I futures perpetui differiscono dai futures a data fissa perché non hanno una scadenza prefissata. Pagamenti di finanziamento ricorrenti tra trader long e short vengono utilizzati per mantenere il prezzo del contratto vicino al valore dell'asset di riferimento.
Sebbene il formato sia comune sulle borse offshore e sulle piattaforme decentralizzate — dove rappresenta una quota significativa del volume globale di negoziazione cripto — l'accesso statunitense è storicamente stato limitato dalle regole federali sui derivati. Il coinvolgimento di Bitnomial darebbe ai trader americani accesso tramite una borsa supervisionata, ma non aprirebbe loro l'intera selezione di mercati onchain di Hyperliquid.
La revisione della CFTC determinerà la struttura consentita
La CFTC fungerebbe da principale autorità federale per i derivati cripto proposti, perché Bitnomial opera ai sensi del Commodity Exchange Act. A seconda della struttura finale e degli asset di riferimento, i regolatori dovranno determinare come classificare i contratti e se il loro processo di quotazione soddisfi i requisiti di borsa applicabili. La revisione arriva mentre la CFTC sta valutando come le normative esistenti sui derivati si applichino ai prodotti cripto, compresi i contratti in stile perpetuo, che non si incastrano facilmente nelle categorie scritte per i futures tradizionali.
I gruppi legati a Hyperliquid sono già in dialogo con i regolatori statunitensi su questioni correlate. In una lettera di commenti del 24 agosto, l'Hyperliquid Policy Center ha chiesto a SEC e CFTC di riconoscere i perpetui azionari con regolamento in contanti idonei come security futures.
Il gruppo ha sostenuto che i regolatori dovrebbero prima esaminare come un derivato è strutturato e scambiato, prima di usare il suo asset sottostante per dividere la supervisione. Secondo la proposta, i contratti perpetui simili a futures legati a singole azioni rientrerebbero nel quadro dei security futures gestito congiuntamente da SEC e CFTC.
Secondo il policy center, i mercati HIP-3 che utilizzano l'infrastruttura Hyperliquid hanno trattato oltre 480 miliardi di dollari di volume nozionale cumulato nei primi 10 mesi.

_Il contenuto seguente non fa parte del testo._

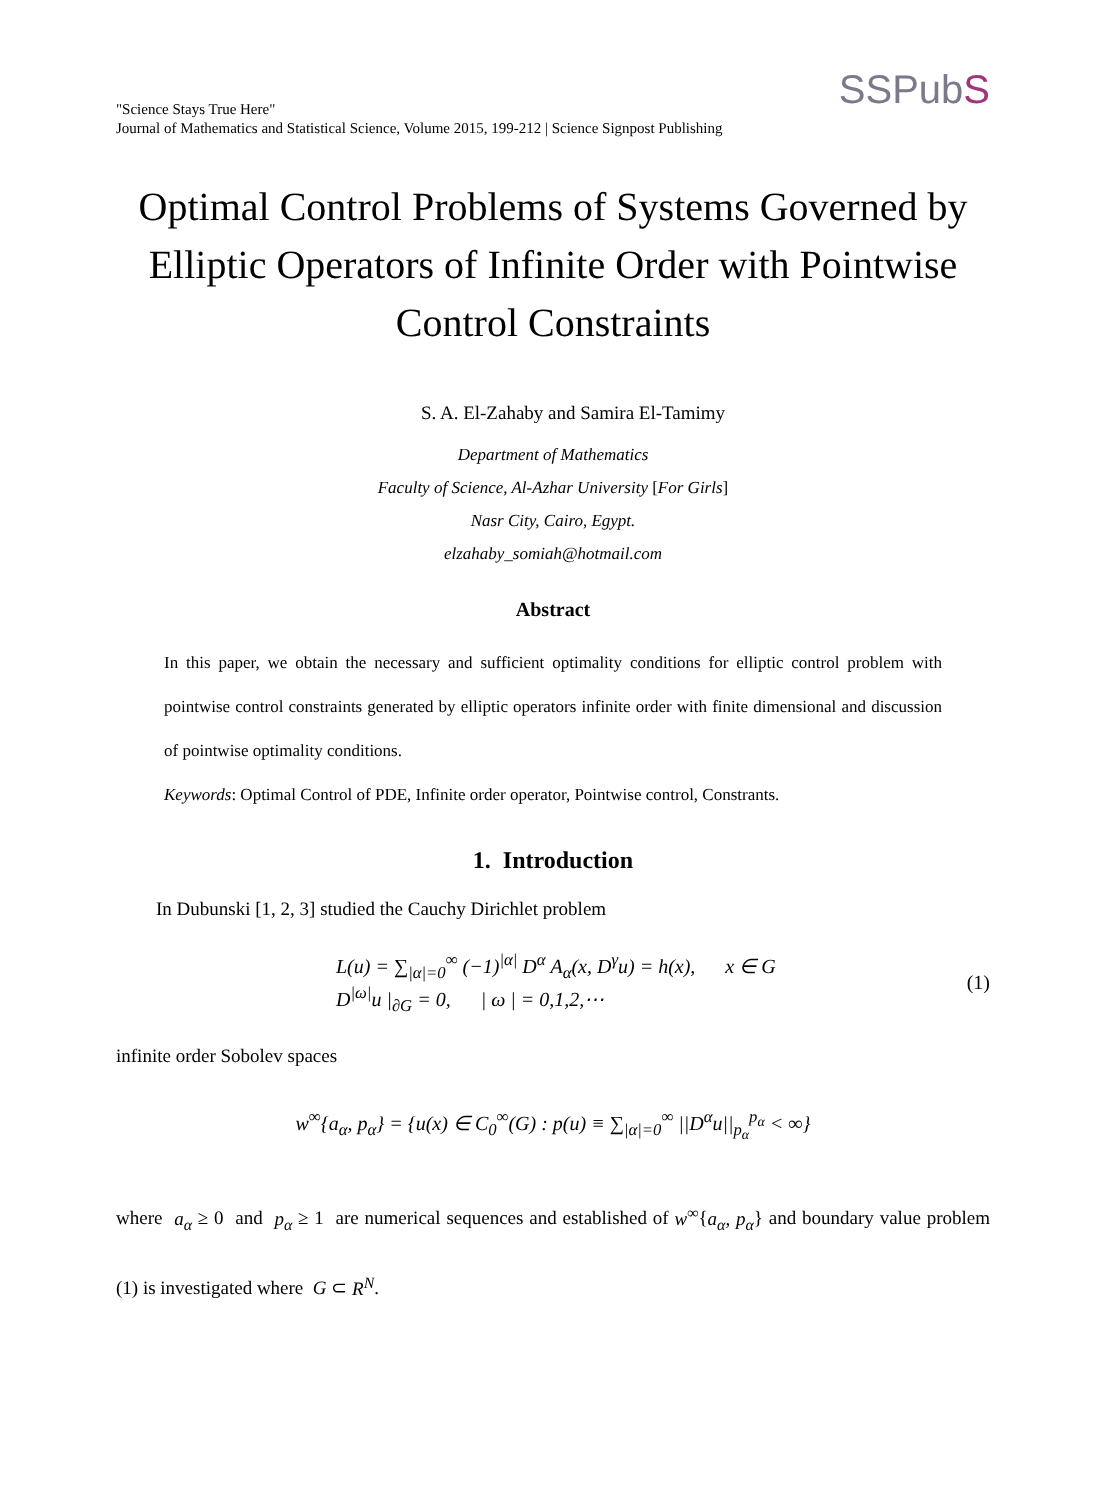"Science Stays True Here"
Journal of Mathematics and Statistical Science, Volume 2015, 199-212 | Science Signpost Publishing
SSPubS
Optimal Control Problems of Systems Governed by Elliptic Operators of Infinite Order with Pointwise Control Constraints
S. A. El-Zahaby and Samira El-Tamimy
Department of Mathematics
Faculty of Science, Al-Azhar University [For Girls]
Nasr City, Cairo, Egypt.
elzahaby_somiah@hotmail.com
Abstract
In this paper, we obtain the necessary and sufficient optimality conditions for elliptic control problem with pointwise control constraints generated by elliptic operators infinite order with finite dimensional and discussion of pointwise optimality conditions.
Keywords: Optimal Control of PDE, Infinite order operator, Pointwise control, Constrants.
1. Introduction
In Dubunski [1, 2, 3] studied the Cauchy Dirichlet problem
L(u) = ∑<sub>|α|=0</sub><sup>∞</sup> (−1)<sup>|α|</sup> D<sup>α</sup> A<sub>α</sub>(x, D<sup>γ</sup>u) = h(x), x ∈ G
D<sup>|ω|</sup>u |<sub>∂G</sub> = 0, | ω | = 0,1,2,⋯
(1)
infinite order Sobolev spaces
w<sup>∞</sup>{a<sub>α</sub>, p<sub>α</sub>} = {u(x) ∈ C<sub>0</sub><sup>∞</sup>(G) : p(u) ≡ ∑<sub>|α|=0</sub><sup>∞</sup> ||D<sup>α</sup>u||<sub>p<sub>α</sub></sub><sup>p<sub>α</sub></sup> < ∞}
where a<sub>α</sub> ≥ 0 and p<sub>α</sub> ≥ 1 are numerical sequences and established of w<sup>∞</sup>{a<sub>α</sub>, p<sub>α</sub>} and boundary value problem (1) is investigated where G ⊂ R<sup>N</sup>.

Le posizioni su questi mercati utilizzano central limit order book e margine continuo, mentre i pagamenti di finanziamento aiutano ad allineare i prezzi dei contratti perpetui ai loro asset di riferimento.
L'accordo proposto da Payward riguarda selezionati contratti cripto anziché un accesso illimitato a HIP-3 o al resto di Hyperliquid. Bloomberg non ha riportato che la SEC sia coinvolta nelle discussioni, e né Payward né Hyperliquid hanno pubblicato l'elenco dei contratti proposti.
I regolatori statunitensi si aspetterebbero inoltre che la sede regolamentata e i suoi intermediari applichino controlli di identificazione della clientela, antiriciclaggio e sanzioni. Tali requisiti differiscono dal modello di accesso permissionless utilizzato dai protocolli di negoziazione decentralizzati.
$HYPE estende il proprio rally di agosto dopo la notizia
Al momento della verifica, $HYPE era scambiato intorno a 84,50 dollari, in aumento di circa il 3% nelle 24 ore dopo essersi ripreso da un precedente calo. Il token aveva guadagnato più del 60% dall'inizio di agosto, anche se i rapporti disponibili non hanno stabilito che le aspettative di accesso statunitense abbiano causato l'intera avanzata mensile.
Hyperliquid procesa più di 4 miliardi di dollari di volume di negoziazione giornaliero, secondo le cifre citate nel rapporto originale. Qualsiasi offerta di Bitnomial coprirebbe solo una porzione selezionata dei mercati legati a Hyperliquid, mentre le aziende non hanno divulgato se i ricavi dai contratti statunitensi affluirebbero al protocollo o inciderebbero sull'attuale sistema di buyback del token $HYPE.
Restano da definire l'ambito della revisione della CFTC, l'elenco finale dei contratti e se questa struttura diventi un modello per altre piattaforme decentralizzate in cerca di una distribuzione regolamentata negli Stati Uniti.